The defence case was that Exposto was the victim of an online love scam and that she had been duped, by her online lover, into carrying the drugs without her knowledge. Exposto had consistently maintained her innocence throughout.
The Judge at her original trial concurred.
Justice Ghazali Cha said the defence had raised reasonable doubt and that Exposto had let her love for a man she met online overshadow everything else, including her own family and future.
During her trial Exposto told the court that she had fallen for a man she met online called Captain Daniel Smith, who she believed was a US soldier serving in Afghanistan. Exposto said that in September 2013 he had proposed marriage to her when her own marriage in Australia was going "a bit sour".
She said Smith sang to her a few times a day and sent her love poems and photos of himself. "He made me feel loved, he made me feel wanted", Exposto reportedly told the court.
The court heard that Exposto had sent the man several times out of love and pity and had been persuaded to travel to Shanghai on the pretext of signing retirement documents for the supposed US soldier.
On the evening of December 6, 2014 a man, acting for the soldier, passed her a backpack and some documents to sign for the soldier.
She understood she was to carry the backpack, purportedly containing presents for the man's family in Melbourne. She saw shirts inside still wrapped in plastic.
When she landed at Kuala Lumpur airport at 4pm on December 7, 2014, during a five-hour transit, she followed other passengers to the transit area and willingly placed her three bags for inspection even though she was not asked by Customs officers to do so.

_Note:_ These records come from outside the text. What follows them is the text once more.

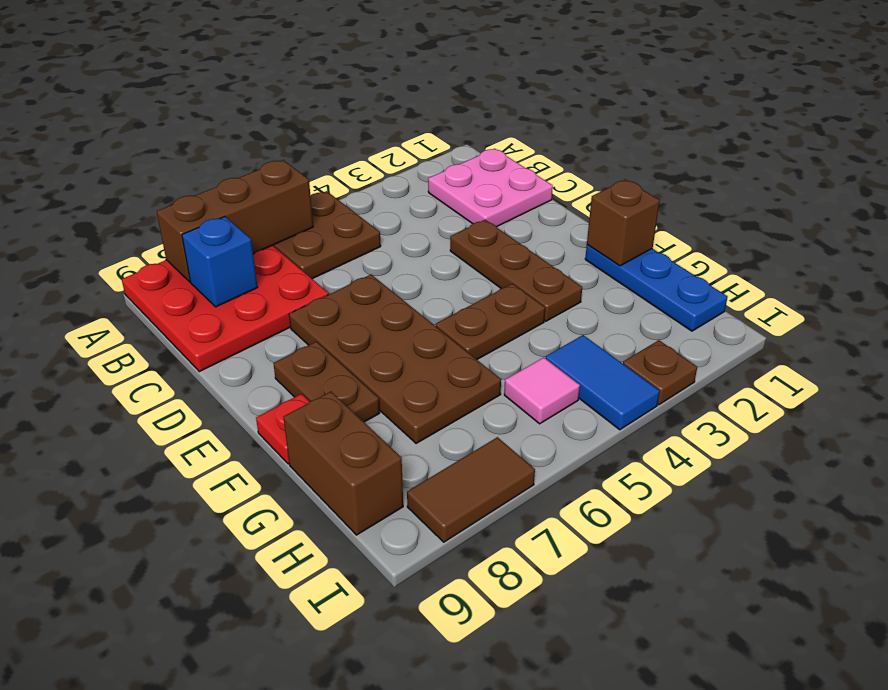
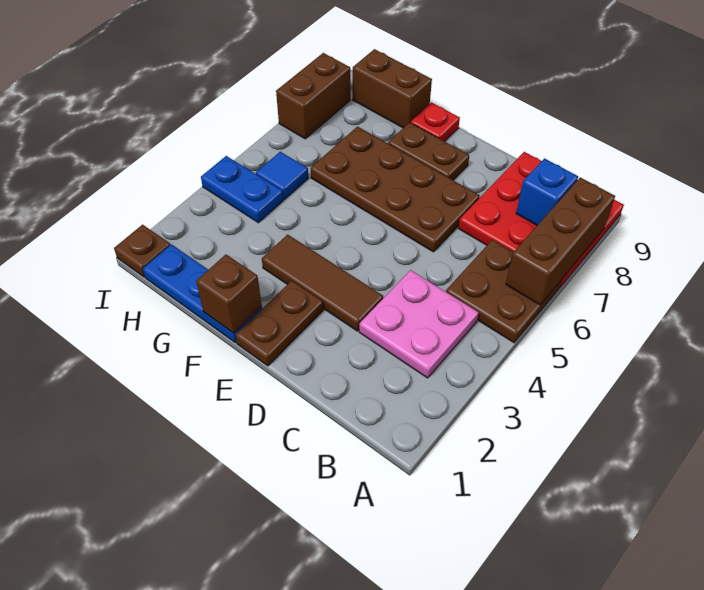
pink 2x2 plate [428,149,553,227] -> pink 2x2 plate moved to [359,270,479,378]
brown 1x3 plate [450,220,582,321] -> brown 1x3 tile [262,234,383,331]
brown 1x2 plate [436,284,545,359] -> brown 1x2 plate moved to [235,281,323,366]
blue 1x2 tile [546,335,659,430] -> blue 1x2 plate [201,156,283,223]
pink 1x1 tile [504,358,580,424] -> blue 1x1 tile [256,152,308,199]
brown 1x1 plate [623,340,697,405] -> brown 1x1 plate moved to [114,225,170,277]
brown 1x2 tile [407,437,535,542] -> brown 1x2 brick [276,53,350,139]

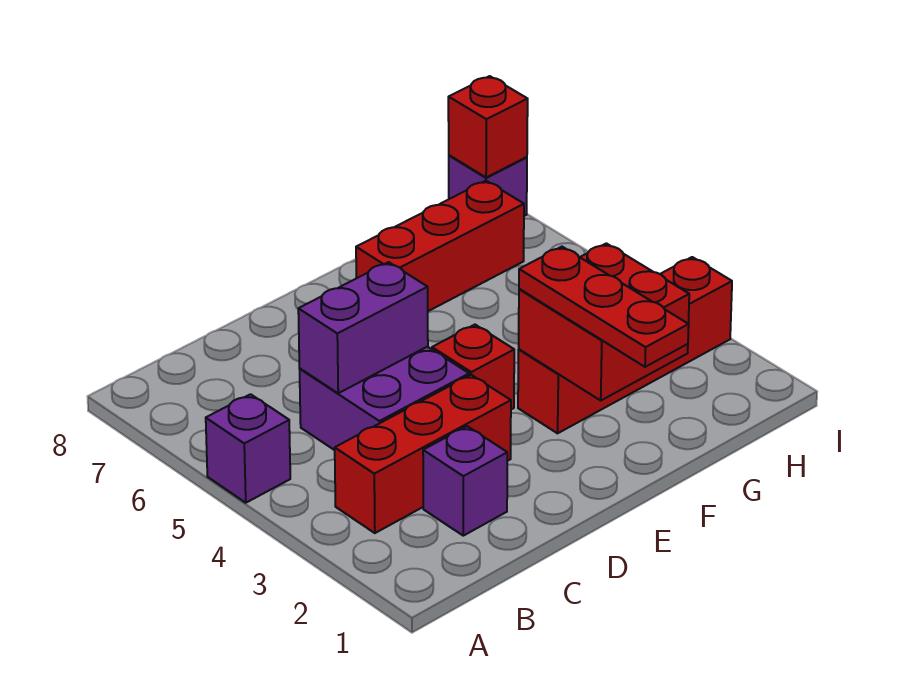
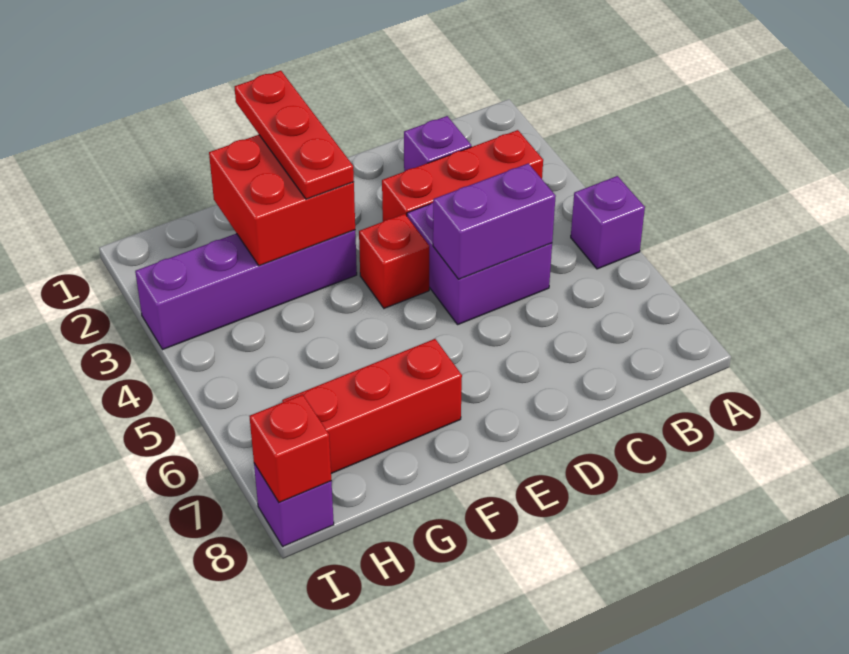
red 1x4 brick [518,257,732,433] -> purple 1x4 brick [135,230,357,349]

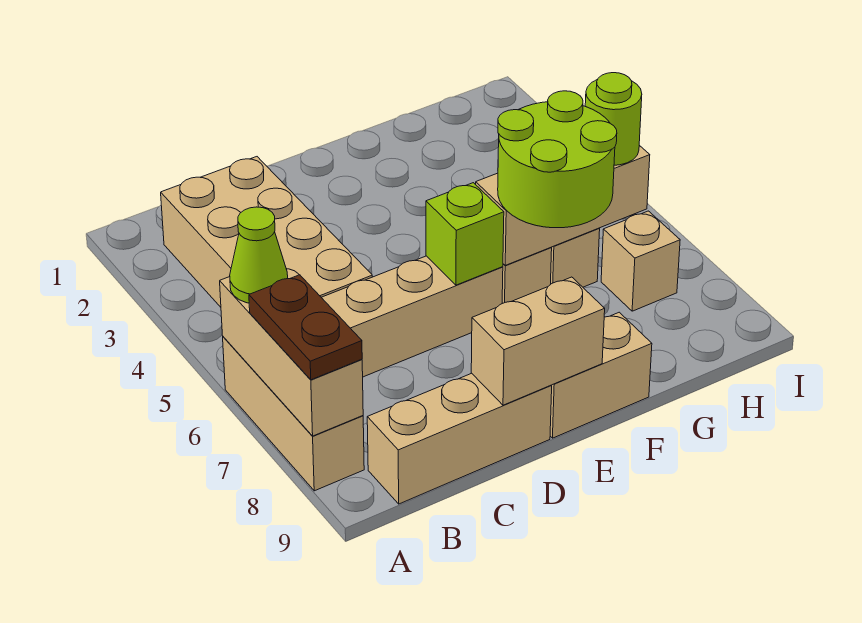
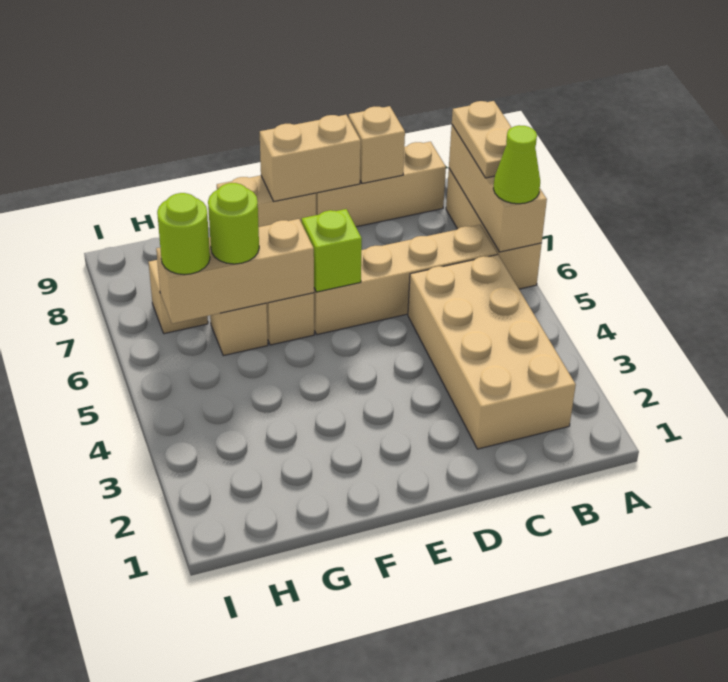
brown 1x2 plate [249,275,362,380] -> tan 1x2 plate [452,101,512,178]
none -> tan 1x1 brick [349,106,405,183]
lime 2x2 round brick [498,91,617,228] -> lime 1x1 round brick [208,183,259,264]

They then asked to rescan her backpack and she denied it was hers. When it was cut open, Exposto expressed surprise at its contents - the drug ice.
The defence case was that Exposto consistently denied the bag was hers but was given to her by a man called Tega in Shanghai. In addition to the drugs in the bag, the shirts and retirement documents of the US soldier were found in the bag.
Her defence had submitted that had maintained a consistent storyline and had not employed an "after thought defence". The Judge agreed with this proposition in his original verdict.
Her defence team had also called expert witnesses - cybersecurity experts and psychologists with experience in internet scams who had testified the case fitted the characteristic of an internet scam - that Exposto was motivated to find an ideal partner and found it in a retired army officer. She had been subjected to grooming where he had expressed his love for her.
The defence had also argued the way the drugs were concealed could not be seen by the naked eye.